Start of Extracted entries

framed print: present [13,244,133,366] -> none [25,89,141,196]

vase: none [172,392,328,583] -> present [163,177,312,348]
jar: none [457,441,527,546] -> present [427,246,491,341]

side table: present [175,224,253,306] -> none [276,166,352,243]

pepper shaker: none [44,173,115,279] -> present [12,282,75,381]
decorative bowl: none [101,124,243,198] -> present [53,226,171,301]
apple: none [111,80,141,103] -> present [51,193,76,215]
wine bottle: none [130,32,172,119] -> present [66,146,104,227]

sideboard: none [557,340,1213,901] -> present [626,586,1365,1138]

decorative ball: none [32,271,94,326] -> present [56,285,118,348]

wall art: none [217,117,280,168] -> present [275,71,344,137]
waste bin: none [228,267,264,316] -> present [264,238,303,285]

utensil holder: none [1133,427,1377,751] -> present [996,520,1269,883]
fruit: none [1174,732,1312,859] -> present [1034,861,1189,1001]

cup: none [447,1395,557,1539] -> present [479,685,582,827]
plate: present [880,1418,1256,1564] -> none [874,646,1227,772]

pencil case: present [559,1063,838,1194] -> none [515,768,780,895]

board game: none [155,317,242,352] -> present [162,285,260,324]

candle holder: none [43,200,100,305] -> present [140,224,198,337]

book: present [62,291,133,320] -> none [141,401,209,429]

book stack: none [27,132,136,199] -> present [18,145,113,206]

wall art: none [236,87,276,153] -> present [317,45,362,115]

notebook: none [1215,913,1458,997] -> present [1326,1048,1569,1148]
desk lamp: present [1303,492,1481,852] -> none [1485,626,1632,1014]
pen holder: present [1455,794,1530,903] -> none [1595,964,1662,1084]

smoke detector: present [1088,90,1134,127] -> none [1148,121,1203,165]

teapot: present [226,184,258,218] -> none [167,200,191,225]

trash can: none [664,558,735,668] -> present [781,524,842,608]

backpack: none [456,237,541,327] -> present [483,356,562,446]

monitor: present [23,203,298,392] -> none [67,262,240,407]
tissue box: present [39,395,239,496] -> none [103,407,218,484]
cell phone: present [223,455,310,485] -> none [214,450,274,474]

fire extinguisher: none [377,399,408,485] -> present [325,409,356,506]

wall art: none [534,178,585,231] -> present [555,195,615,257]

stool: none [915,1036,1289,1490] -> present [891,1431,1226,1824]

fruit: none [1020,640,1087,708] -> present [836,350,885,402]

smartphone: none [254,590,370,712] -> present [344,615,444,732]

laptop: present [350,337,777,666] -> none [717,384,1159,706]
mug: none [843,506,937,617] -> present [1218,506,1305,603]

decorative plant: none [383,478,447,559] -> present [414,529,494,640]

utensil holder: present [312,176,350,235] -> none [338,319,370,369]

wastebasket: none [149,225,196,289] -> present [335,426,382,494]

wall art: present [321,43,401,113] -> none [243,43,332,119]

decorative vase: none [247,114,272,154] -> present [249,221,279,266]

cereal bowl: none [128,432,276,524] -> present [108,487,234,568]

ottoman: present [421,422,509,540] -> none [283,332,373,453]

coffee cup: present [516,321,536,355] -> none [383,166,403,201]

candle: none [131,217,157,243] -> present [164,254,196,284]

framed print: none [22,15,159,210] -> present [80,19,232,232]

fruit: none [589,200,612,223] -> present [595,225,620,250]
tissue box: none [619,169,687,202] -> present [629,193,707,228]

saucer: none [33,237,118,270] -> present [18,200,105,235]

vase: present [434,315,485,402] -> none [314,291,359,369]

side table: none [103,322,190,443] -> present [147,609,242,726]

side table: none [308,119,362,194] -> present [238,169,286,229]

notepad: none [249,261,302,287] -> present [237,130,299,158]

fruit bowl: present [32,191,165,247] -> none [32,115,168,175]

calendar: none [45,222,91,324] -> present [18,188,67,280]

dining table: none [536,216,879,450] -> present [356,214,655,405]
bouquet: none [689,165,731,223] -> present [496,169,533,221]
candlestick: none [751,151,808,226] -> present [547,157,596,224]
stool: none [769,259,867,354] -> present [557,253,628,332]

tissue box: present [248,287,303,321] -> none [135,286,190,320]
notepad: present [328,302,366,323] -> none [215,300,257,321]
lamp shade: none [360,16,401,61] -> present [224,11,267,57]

End of Extracted entries

▶ _Task brief_: The records above are to be written out again word for word.

▶ _Written answer_:
framed print: present [13,244,133,366] -> none [25,89,141,196]

vase: none [172,392,328,583] -> present [163,177,312,348]
jar: none [457,441,527,546] -> present [427,246,491,341]

side table: present [175,224,253,306] -> none [276,166,352,243]

pepper shaker: none [44,173,115,279] -> present [12,282,75,381]
decorative bowl: none [101,124,243,198] -> present [53,226,171,301]
apple: none [111,80,141,103] -> present [51,193,76,215]
wine bottle: none [130,32,172,119] -> present [66,146,104,227]

sideboard: none [557,340,1213,901] -> present [626,586,1365,1138]

decorative ball: none [32,271,94,326] -> present [56,285,118,348]

wall art: none [217,117,280,168] -> present [275,71,344,137]
waste bin: none [228,267,264,316] -> present [264,238,303,285]

utensil holder: none [1133,427,1377,751] -> present [996,520,1269,883]
fruit: none [1174,732,1312,859] -> present [1034,861,1189,1001]

cup: none [447,1395,557,1539] -> present [479,685,582,827]
plate: present [880,1418,1256,1564] -> none [874,646,1227,772]

pencil case: present [559,1063,838,1194] -> none [515,768,780,895]

board game: none [155,317,242,352] -> present [162,285,260,324]

candle holder: none [43,200,100,305] -> present [140,224,198,337]

book: present [62,291,133,320] -> none [141,401,209,429]

book stack: none [27,132,136,199] -> present [18,145,113,206]

wall art: none [236,87,276,153] -> present [317,45,362,115]

notebook: none [1215,913,1458,997] -> present [1326,1048,1569,1148]
desk lamp: present [1303,492,1481,852] -> none [1485,626,1632,1014]
pen holder: present [1455,794,1530,903] -> none [1595,964,1662,1084]

smoke detector: present [1088,90,1134,127] -> none [1148,121,1203,165]

teapot: present [226,184,258,218] -> none [167,200,191,225]

trash can: none [664,558,735,668] -> present [781,524,842,608]

backpack: none [456,237,541,327] -> present [483,356,562,446]

monitor: present [23,203,298,392] -> none [67,262,240,407]
tissue box: present [39,395,239,496] -> none [103,407,218,484]
cell phone: present [223,455,310,485] -> none [214,450,274,474]

fire extinguisher: none [377,399,408,485] -> present [325,409,356,506]

wall art: none [534,178,585,231] -> present [555,195,615,257]

stool: none [915,1036,1289,1490] -> present [891,1431,1226,1824]

fruit: none [1020,640,1087,708] -> present [836,350,885,402]

smartphone: none [254,590,370,712] -> present [344,615,444,732]

laptop: present [350,337,777,666] -> none [717,384,1159,706]
mug: none [843,506,937,617] -> present [1218,506,1305,603]

decorative plant: none [383,478,447,559] -> present [414,529,494,640]

utensil holder: present [312,176,350,235] -> none [338,319,370,369]

wastebasket: none [149,225,196,289] -> present [335,426,382,494]

wall art: present [321,43,401,113] -> none [243,43,332,119]

decorative vase: none [247,114,272,154] -> present [249,221,279,266]

cereal bowl: none [128,432,276,524] -> present [108,487,234,568]

ottoman: present [421,422,509,540] -> none [283,332,373,453]

coffee cup: present [516,321,536,355] -> none [383,166,403,201]

candle: none [131,217,157,243] -> present [164,254,196,284]

framed print: none [22,15,159,210] -> present [80,19,232,232]

fruit: none [589,200,612,223] -> present [595,225,620,250]
tissue box: none [619,169,687,202] -> present [629,193,707,228]

saucer: none [33,237,118,270] -> present [18,200,105,235]

vase: present [434,315,485,402] -> none [314,291,359,369]

side table: none [103,322,190,443] -> present [147,609,242,726]

side table: none [308,119,362,194] -> present [238,169,286,229]

notepad: none [249,261,302,287] -> present [237,130,299,158]

fruit bowl: present [32,191,165,247] -> none [32,115,168,175]

calendar: none [45,222,91,324] -> present [18,188,67,280]

dining table: none [536,216,879,450] -> present [356,214,655,405]
bouquet: none [689,165,731,223] -> present [496,169,533,221]
candlestick: none [751,151,808,226] -> present [547,157,596,224]
stool: none [769,259,867,354] -> present [557,253,628,332]

tissue box: present [248,287,303,321] -> none [135,286,190,320]
notepad: present [328,302,366,323] -> none [215,300,257,321]
lamp shade: none [360,16,401,61] -> present [224,11,267,57]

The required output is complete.